## ASSIGNMENT
Return the data below unaltered, but strip out the pictures.

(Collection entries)
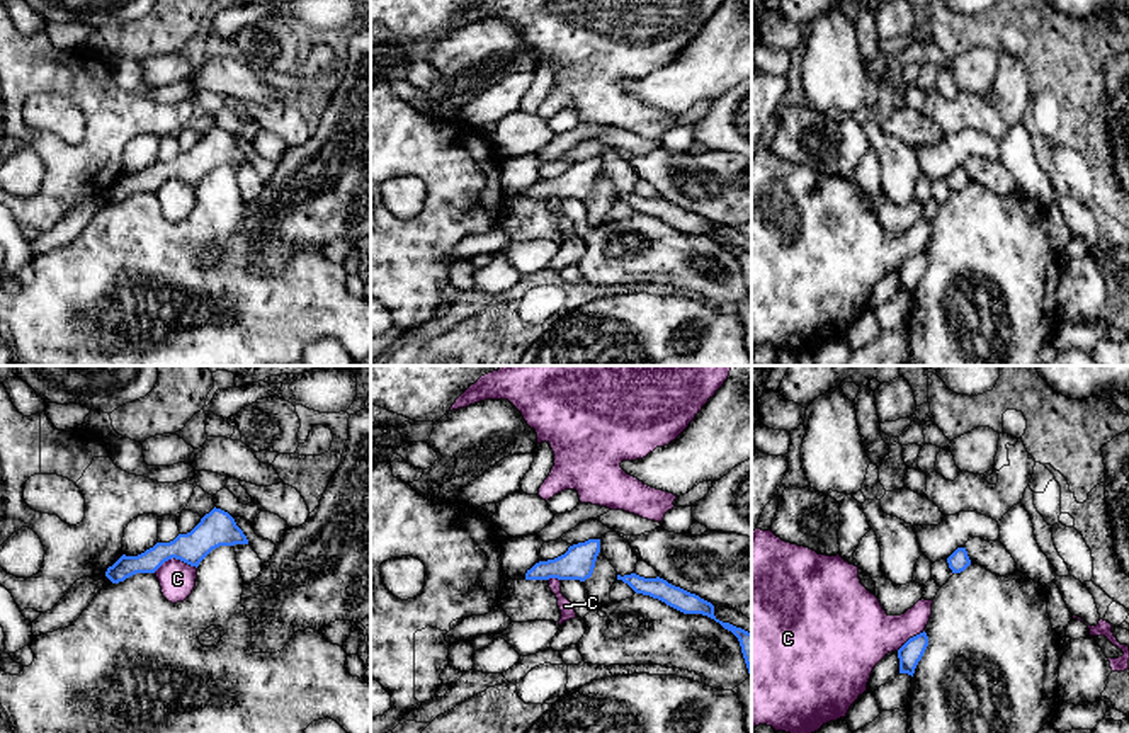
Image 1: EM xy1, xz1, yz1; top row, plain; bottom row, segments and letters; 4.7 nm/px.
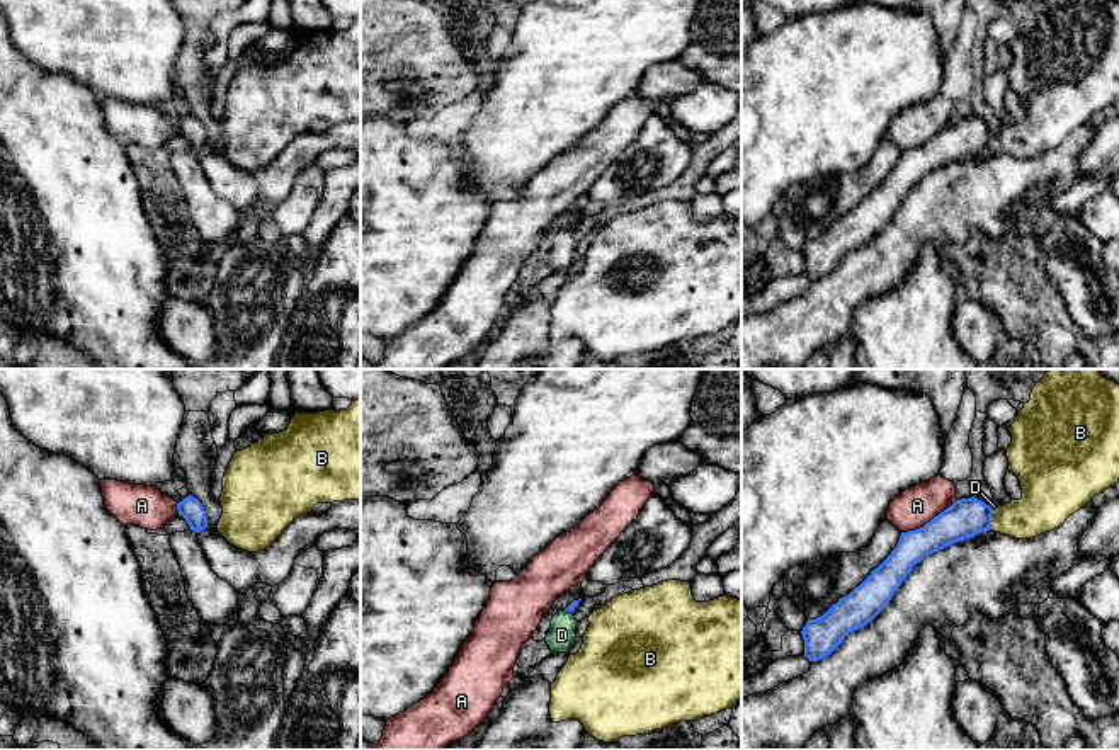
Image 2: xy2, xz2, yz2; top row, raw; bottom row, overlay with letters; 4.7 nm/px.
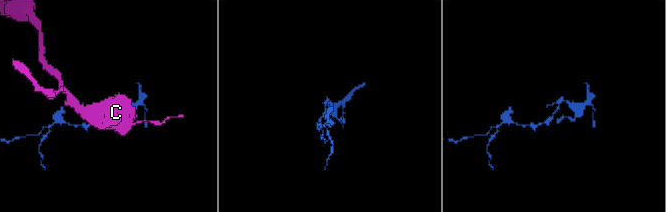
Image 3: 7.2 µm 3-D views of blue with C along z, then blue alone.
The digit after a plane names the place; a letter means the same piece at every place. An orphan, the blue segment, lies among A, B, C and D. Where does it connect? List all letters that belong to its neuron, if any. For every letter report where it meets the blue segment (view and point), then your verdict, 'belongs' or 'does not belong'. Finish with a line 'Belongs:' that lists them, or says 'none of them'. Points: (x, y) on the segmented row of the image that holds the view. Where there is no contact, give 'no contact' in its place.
A: contact yz2 (931, 521); does not belong
B: contact yz2 (990, 521); does not belong
C: contact xy1 (174, 556); does not belong
D: contact xz2 (568, 611); belongs
Belongs: D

## EXERCISE ANSWER
Image 1: EM xy1, xz1, yz1; top row, plain; bottom row, segments and letters; 4.7 nm/px.
Image 2: xy2, xz2, yz2; top row, raw; bottom row, overlay with letters; 4.7 nm/px.
Image 3: 7.2 µm 3-D views of blue with C along z, then blue alone.
The digit after a plane names the place; a letter means the same piece at every place. An orphan, the blue segment, lies among A, B, C and D. Where does it connect? List all letters that belong to its neuron, if any. For every letter report where it meets the blue segment (view and point), then your verdict, 'belongs' or 'does not belong'. Finish with a line 'Belongs:' that lists them, or says 'none of them'. Points: (x, y) on the segmented row of the image that holds the view. Where there is no contact, give 'no contact' in its place.
A: contact yz2 (931, 521); does not belong
B: contact yz2 (990, 521); does not belong
C: contact xy1 (174, 556); does not belong
D: contact xz2 (568, 611); belongs
Belongs: D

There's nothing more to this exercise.